The entries below hold a line with "- Updated for active low pin operation" and a line with "- Added max_duration". Return those lines and all that lie between them, exactly and only.

-- Opening Marker --

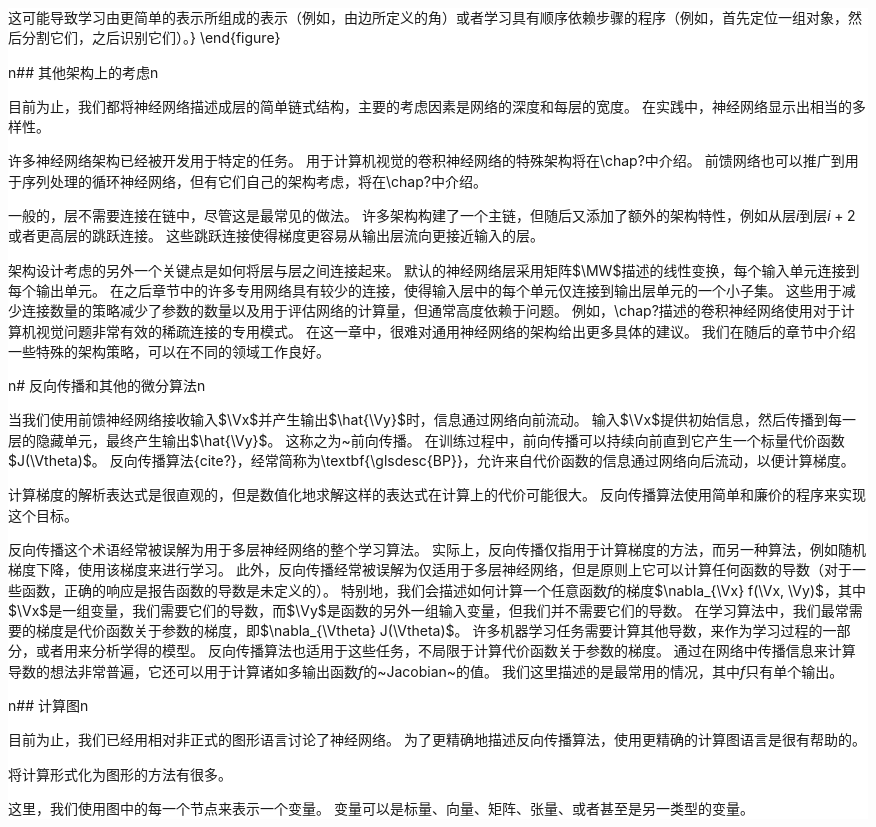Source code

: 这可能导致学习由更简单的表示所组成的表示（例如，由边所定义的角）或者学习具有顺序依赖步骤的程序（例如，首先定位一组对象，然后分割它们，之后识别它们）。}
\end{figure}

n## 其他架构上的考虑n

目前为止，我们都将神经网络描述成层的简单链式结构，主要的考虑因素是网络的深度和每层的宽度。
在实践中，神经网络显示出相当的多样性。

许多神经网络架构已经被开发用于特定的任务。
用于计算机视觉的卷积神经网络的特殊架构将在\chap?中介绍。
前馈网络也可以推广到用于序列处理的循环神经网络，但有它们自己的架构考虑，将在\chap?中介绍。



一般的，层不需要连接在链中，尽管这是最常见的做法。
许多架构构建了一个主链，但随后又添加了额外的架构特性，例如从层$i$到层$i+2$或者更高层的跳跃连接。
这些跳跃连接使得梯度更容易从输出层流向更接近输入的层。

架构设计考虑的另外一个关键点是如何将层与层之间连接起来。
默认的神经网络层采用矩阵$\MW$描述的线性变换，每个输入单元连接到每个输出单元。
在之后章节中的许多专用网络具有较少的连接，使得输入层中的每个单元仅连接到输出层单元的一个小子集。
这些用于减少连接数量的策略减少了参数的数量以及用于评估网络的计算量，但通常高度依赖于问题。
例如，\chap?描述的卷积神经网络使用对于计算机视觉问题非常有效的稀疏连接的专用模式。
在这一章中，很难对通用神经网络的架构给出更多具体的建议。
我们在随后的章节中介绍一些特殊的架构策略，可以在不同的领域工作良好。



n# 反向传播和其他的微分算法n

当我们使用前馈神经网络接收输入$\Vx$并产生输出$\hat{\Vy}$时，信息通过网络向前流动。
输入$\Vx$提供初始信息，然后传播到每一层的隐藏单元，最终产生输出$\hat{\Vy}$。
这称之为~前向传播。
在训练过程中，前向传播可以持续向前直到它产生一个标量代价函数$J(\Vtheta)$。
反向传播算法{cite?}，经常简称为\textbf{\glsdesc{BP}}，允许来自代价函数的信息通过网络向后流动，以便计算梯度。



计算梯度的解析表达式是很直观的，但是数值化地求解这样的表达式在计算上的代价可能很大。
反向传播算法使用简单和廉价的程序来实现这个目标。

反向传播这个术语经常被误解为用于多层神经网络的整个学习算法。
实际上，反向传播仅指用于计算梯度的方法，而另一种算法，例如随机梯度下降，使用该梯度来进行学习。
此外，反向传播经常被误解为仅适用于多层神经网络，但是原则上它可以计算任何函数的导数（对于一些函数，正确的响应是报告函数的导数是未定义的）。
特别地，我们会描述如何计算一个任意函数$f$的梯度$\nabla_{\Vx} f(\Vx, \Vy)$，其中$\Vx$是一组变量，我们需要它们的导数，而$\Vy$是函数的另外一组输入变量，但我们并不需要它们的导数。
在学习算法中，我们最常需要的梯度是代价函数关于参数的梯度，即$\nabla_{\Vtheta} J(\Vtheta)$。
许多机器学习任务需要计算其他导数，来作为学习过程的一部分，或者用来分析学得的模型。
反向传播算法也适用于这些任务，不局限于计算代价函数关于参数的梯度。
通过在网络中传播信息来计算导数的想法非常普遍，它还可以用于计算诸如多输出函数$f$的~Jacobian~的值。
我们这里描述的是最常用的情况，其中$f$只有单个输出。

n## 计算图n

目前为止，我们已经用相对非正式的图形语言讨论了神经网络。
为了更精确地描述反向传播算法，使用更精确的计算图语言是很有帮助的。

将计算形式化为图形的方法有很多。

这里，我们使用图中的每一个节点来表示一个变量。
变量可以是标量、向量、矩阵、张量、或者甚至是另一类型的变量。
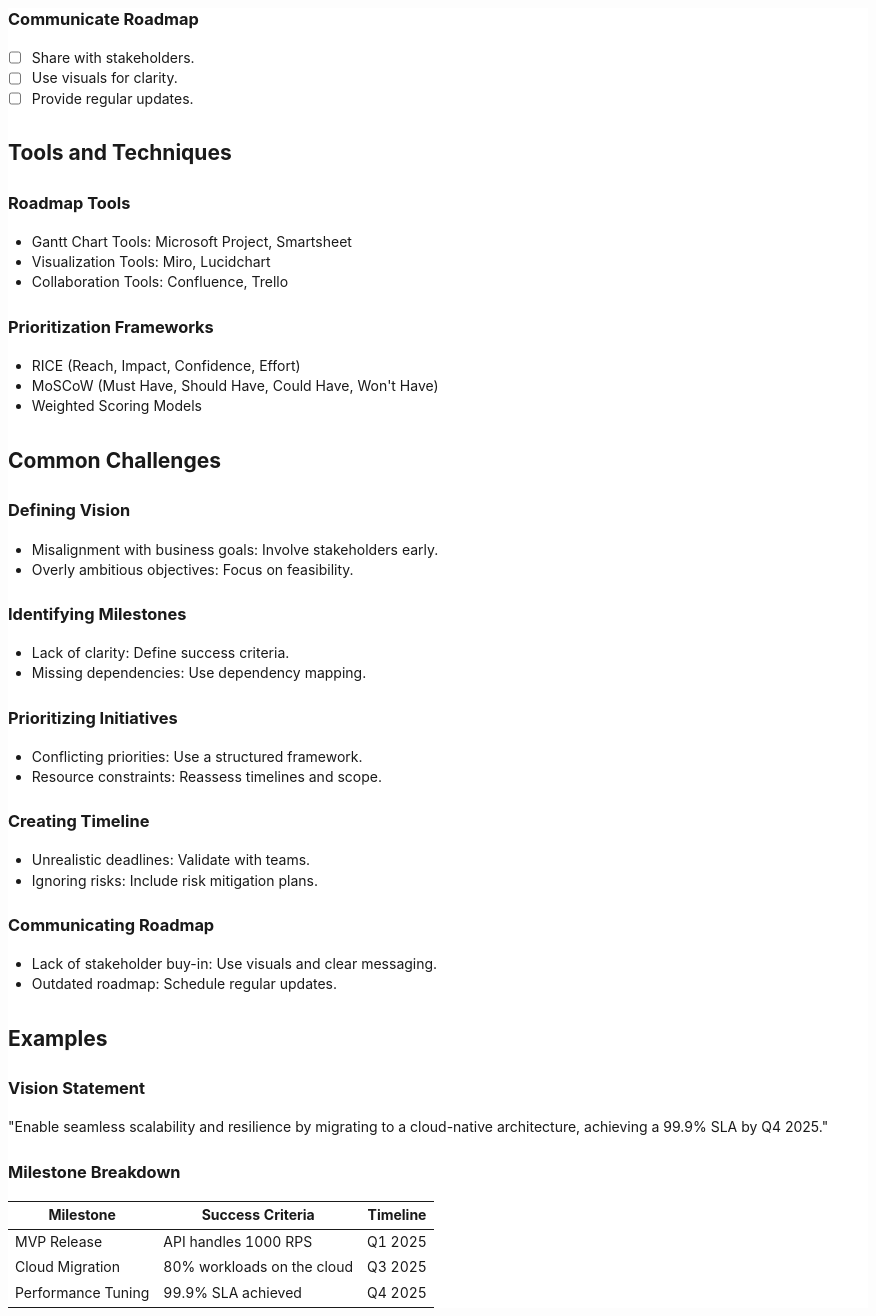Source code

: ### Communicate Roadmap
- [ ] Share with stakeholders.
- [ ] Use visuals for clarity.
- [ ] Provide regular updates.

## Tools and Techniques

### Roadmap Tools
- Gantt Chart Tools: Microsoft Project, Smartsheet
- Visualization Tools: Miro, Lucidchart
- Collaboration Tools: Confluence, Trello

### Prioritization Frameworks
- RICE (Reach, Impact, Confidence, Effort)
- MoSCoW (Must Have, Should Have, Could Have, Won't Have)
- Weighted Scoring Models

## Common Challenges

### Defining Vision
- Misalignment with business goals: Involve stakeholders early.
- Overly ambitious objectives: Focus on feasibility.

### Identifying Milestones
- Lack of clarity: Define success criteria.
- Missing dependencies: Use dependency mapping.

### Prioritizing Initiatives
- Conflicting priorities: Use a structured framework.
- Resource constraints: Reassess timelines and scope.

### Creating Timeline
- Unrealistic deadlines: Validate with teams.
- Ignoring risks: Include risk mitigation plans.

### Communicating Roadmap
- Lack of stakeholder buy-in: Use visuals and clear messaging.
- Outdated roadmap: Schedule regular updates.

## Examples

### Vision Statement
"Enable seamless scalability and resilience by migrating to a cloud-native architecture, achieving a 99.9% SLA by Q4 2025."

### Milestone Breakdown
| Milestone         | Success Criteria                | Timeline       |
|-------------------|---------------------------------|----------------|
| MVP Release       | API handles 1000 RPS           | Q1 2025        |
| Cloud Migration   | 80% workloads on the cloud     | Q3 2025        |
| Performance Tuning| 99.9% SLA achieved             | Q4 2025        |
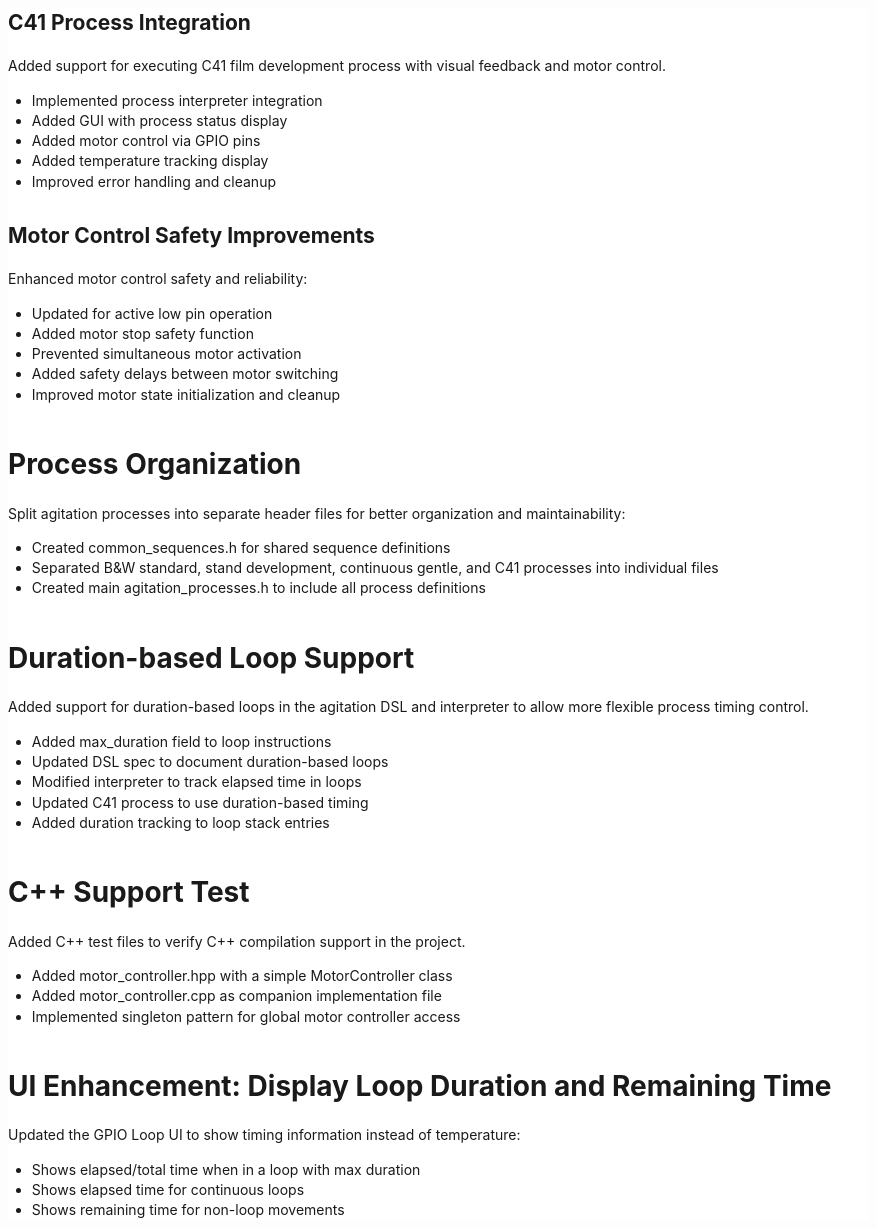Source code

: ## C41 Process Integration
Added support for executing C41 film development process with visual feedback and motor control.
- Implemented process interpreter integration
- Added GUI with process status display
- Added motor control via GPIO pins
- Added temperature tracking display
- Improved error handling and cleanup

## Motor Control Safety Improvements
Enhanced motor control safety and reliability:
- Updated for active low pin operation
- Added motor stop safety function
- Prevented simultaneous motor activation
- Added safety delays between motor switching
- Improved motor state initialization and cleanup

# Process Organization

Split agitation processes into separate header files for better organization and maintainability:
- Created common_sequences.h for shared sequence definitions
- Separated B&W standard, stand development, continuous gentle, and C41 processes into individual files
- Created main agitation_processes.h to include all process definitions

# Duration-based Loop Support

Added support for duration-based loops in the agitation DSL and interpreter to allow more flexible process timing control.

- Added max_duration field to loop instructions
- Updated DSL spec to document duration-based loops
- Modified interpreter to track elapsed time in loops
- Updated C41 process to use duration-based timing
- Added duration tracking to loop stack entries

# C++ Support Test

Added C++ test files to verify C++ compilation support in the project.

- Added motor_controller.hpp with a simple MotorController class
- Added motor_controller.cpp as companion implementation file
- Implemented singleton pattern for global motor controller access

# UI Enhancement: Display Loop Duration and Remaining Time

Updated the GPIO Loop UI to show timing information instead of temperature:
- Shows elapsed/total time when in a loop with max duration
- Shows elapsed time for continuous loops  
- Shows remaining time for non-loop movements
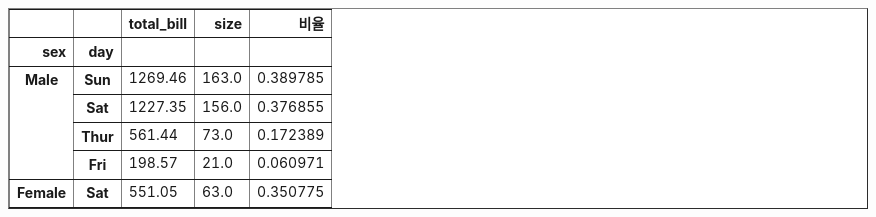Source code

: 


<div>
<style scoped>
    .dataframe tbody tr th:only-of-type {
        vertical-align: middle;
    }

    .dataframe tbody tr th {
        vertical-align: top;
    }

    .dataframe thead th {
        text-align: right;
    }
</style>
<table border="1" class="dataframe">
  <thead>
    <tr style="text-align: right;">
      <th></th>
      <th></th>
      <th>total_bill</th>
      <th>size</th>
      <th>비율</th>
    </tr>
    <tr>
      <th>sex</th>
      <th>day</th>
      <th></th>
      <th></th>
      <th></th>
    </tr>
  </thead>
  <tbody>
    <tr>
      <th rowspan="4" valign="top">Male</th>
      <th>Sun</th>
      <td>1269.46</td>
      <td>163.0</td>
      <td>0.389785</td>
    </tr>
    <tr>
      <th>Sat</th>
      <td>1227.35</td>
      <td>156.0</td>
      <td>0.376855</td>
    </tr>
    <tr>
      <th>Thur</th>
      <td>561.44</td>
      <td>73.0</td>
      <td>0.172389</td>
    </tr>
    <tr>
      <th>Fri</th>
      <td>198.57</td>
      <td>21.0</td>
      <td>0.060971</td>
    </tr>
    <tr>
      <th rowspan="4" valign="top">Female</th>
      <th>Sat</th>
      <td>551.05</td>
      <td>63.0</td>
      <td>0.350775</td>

-- Closing Marker --

Answer to the problem »
- Updated for active low pin operation
- Added motor stop safety function
- Prevented simultaneous motor activation
- Added safety delays between motor switching
- Improved motor state initialization and cleanup

# Process Organization

Split agitation processes into separate header files for better organization and maintainability:
- Created common_sequences.h for shared sequence definitions
- Separated B&W standard, stand development, continuous gentle, and C41 processes into individual files
- Created main agitation_processes.h to include all process definitions

# Duration-based Loop Support

Added support for duration-based loops in the agitation DSL and interpreter to allow more flexible process timing control.

- Added max_duration field to loop instructions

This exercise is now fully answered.